O que é a arquitectura?

No seguimento dos comentários anteriores, a tarefa presente de definir de modo operativo o

conceito de arquitectura convoca aspectos decorrentes de uma reflexão sobre a essência da prática

projectual. Importa, portanto, aludir à necessidade de consciência sócio-profissional que se requer

do arquitecto face à sua actividade, na medida em que o seu produto tem um efeito social

multidimensional e isso comporta para ele implicações de ordem ética.

Por isso, é essencial que o arquitecto compreenda para quem projecta, o que implica um

trabalho prévio de estudo e análise do habitante/utilizador específico a quem se destina o seu

trabalho. Mas, ainda antes disso, o arquitecto tem como missão basilar o planeamento de espaços

que sirvam para habitar, num sentido lato, não específico de uma cultura, que tenham uma

dimensão antropológica.

A essa dimensão antropológica não é alheia a memória.

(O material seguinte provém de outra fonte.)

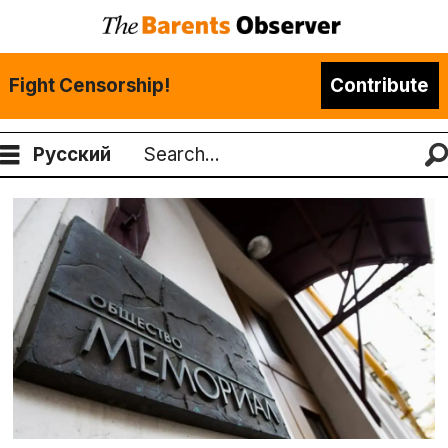
Fight Censorship!
Contribute
Русский
Search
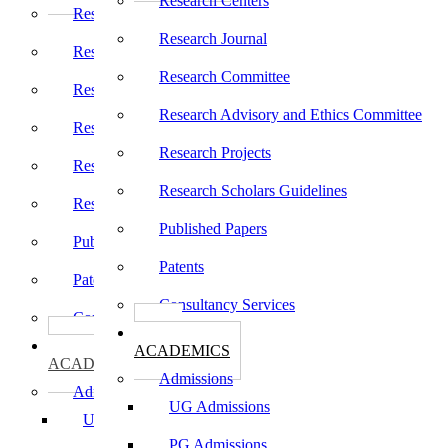
Research Centers
Research Centers
Research Journal
Research Journal
Research Committee
Research Committee
Research Advisory and Ethics Committee
Research Advisory and Ethics Committee
Research Projects
Research Projects
Research Scholars Guidelines
Research Scholars Guidelines
Published Papers
Published Papers
Patents
Patents
Consultancy Services
Consultancy Services
கல்வி
கல்வி
ACADEMICS
ACADEMICS
Admissions
Admissions
UG Admissions
UG Admissions
PG Admissions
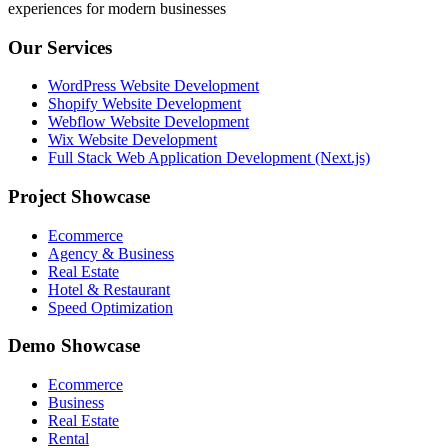
experiences for modern businesses
Our Services
WordPress Website Development
Shopify Website Development
Webflow Website Development
Wix Website Development
Full Stack Web Application Development (Next.js)
Project Showcase
Ecommerce
Agency & Business
Real Estate
Hotel & Restaurant
Speed Optimization
Demo Showcase
Ecommerce
Business
Real Estate
Rental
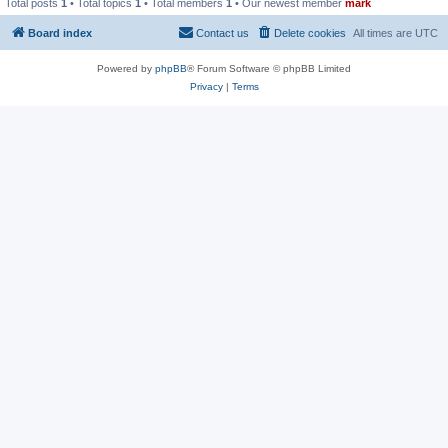
Total posts
1
• Total topics
1
• Total members
1
• Our newest member
mark
Board index
Contact us
Delete cookies
All times are
UTC
Powered by
phpBB
® Forum Software © phpBB Limited
Privacy
|
Terms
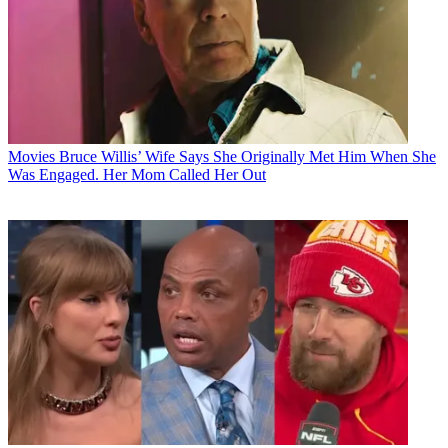
Movies
Bruce Willis’ Wife Says She Originally Met Him When She
Was Engaged. Her Mom Called Her Out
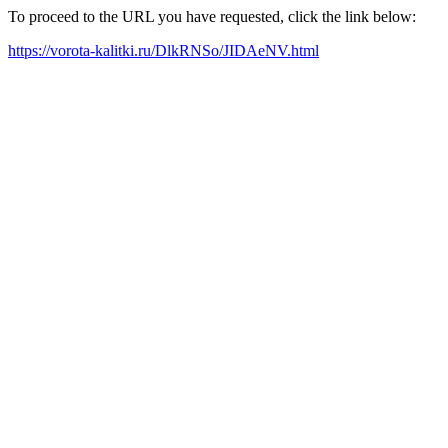
To proceed to the URL you have requested, click the link below:
https://vorota-kalitki.ru/DlkRNSo/JIDAeNV.html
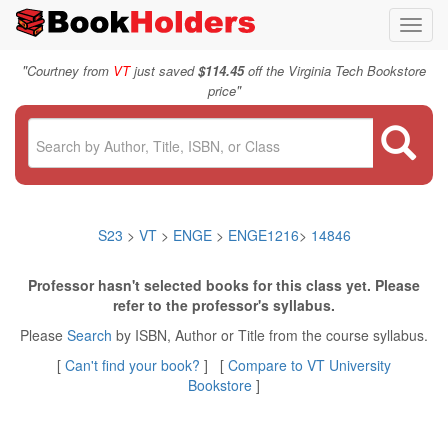
Toggl
navig
"
Courtney from
VT
just saved
$114.45
off the Virginia Tech Bookstore
"
price
S23
>
VT
>
ENGE
>
ENGE1216
>
14846
Professor hasn't selected books for this class yet. Please
refer to the professor's syllabus.
Please
Search
by ISBN, Author or Title from the course syllabus.
[
Can't find your book?
] [
Compare to VT University
Bookstore
]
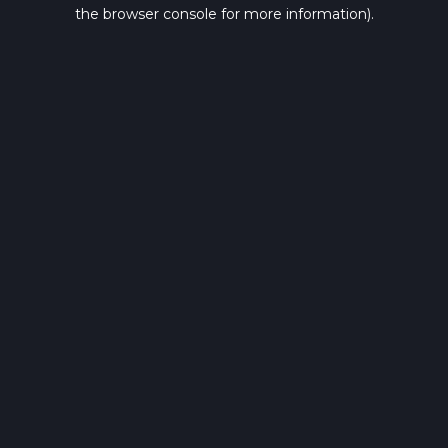
the browser console for more information).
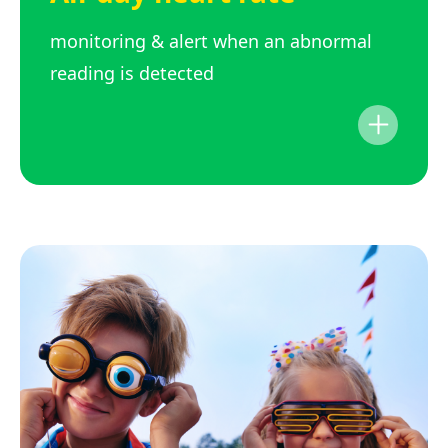
monitoring & alert when an abnormal
reading is detected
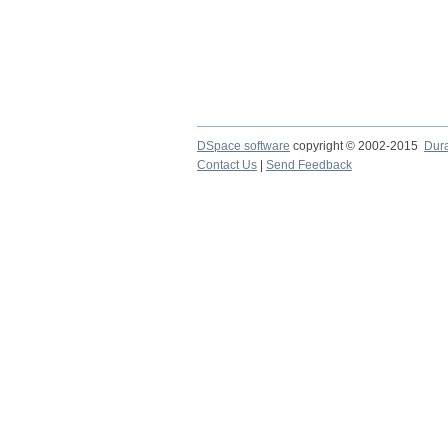
DSpace software
copyright © 2002-2015
Dur
Contact Us
|
Send Feedback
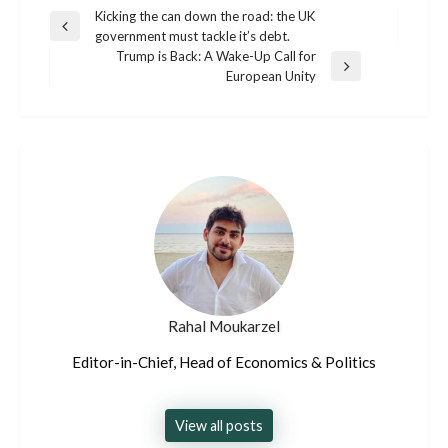
Post
Kicking the can down the road: the UK
Previous
government must tackle it’s debt.
navigation
Post
Trump is Back: A Wake-Up Call for
Next
European Unity
Post
Rahal Moukarzel
Editor-in-Chief, Head of Economics & Politics
View all posts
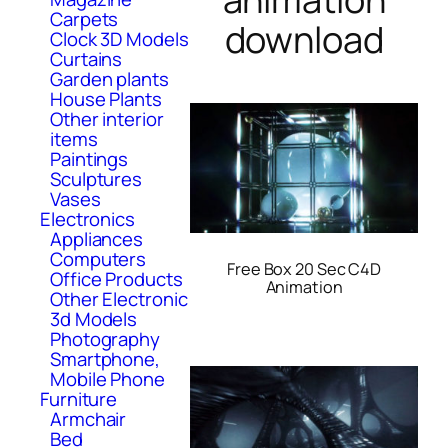
Carpets
download
Clock 3D Models
Curtains
Garden plants
House Plants
Other interior
items
Paintings
Sculptures
Vases
Electronics
Appliances
Computers
Free Box 20 Sec C4D
Office Products
Animation
Other Electronic
3d Models
Photography
Smartphone,
Mobile Phone
Furniture
Armchair
Bed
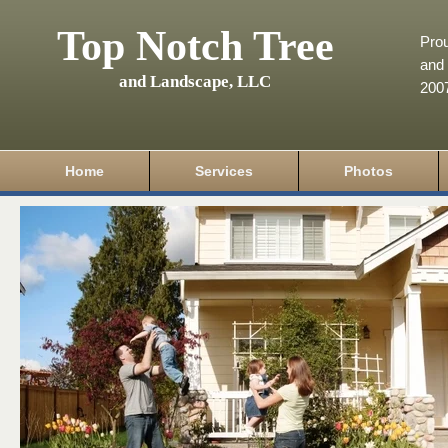
Top Notch Tree
Pro
and 
and Landscape, LLC
200
Home
Services
Photos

A criação ou preservação dessa

dimensão decorrerá obrigatoriamente da materialização de uma identidade concreta nesse lugar, o

que só poderá fazer-se com o auxílio da recordação de ambientes ou formas arquitectónicas com

características diferenciadas, dentre os quais um arquitecto sábio há-de eleger as mais adequadas ao

fim pretendido. Põe-se assim em evidência a necessidade de quem planeia ser um indivíduo dotado

de uma matriz cultural alargada, da qual possa servir-se para tomar mais conscientemente estas

decisões.

Ainda assim, não podemos ignorar que o arquitecto, na sua actividade de intervenção

concreta, física no espaço, não actua sozinho; é obrigado a relacionar-se com outros profissionais

que desempenham funções que complementam a sua actividade. Portanto, importa também

compreender quem deve ser o arquitecto no contexto deste trabalho de equipa, que poderes lhe

devem caber, para que possa efectivamente executar a visão que lhe parece materializar melhor o

sentido do espaço procurado.

A realização de uma tal arquitectura, uma arquitectura propriamente dita, exige a recusa da

fragmentação imposta pelo processo de produção industrial, da divisão dos trabalhos por

especialistas. A obra arquitectónica é mais do que a soma do trabalho de cada um desses

especialistas. O arquitecto não pode ser um especialista. A arquitectura só pode resultar da execução

de uma visão global, plena de sentido, à qual as especialidades se submetem, e não o contrário.